Collected data:
☆ ☆ ☆

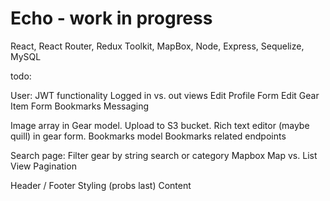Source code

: # Echo  - work in progress

React, React Router, Redux Toolkit, MapBox, Node, Express, Sequelize, MySQL

todo: 

User:
JWT functionality
Logged in vs. out views
Edit Profile Form
Edit Gear Item Form
Bookmarks
Messaging

Image array in Gear model. Upload to S3 bucket.
Rich text editor (maybe quill) in gear form.
Bookmarks model
Bookmarks related endpoints

Search page:
Filter gear by string search or category
Mapbox Map vs. List View
Pagination

Header / Footer
Styling (probs last)
Content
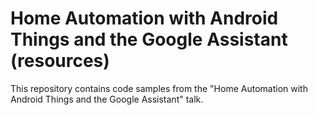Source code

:# Home Automation with Android Things and the Google Assistant (resources)

This repository contains code samples from the "Home Automation with Android Things and the Google Assistant" talk.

☆ ☆ ☆

▶ _What is expected_
Go through the records above and copy each line where "with" is found.

▶ _Answer to this problem_
:# Home Automation with Android Things and the Google Assistant (resources)
This repository contains code samples from the "Home Automation with Android Things and the Google Assistant" talk.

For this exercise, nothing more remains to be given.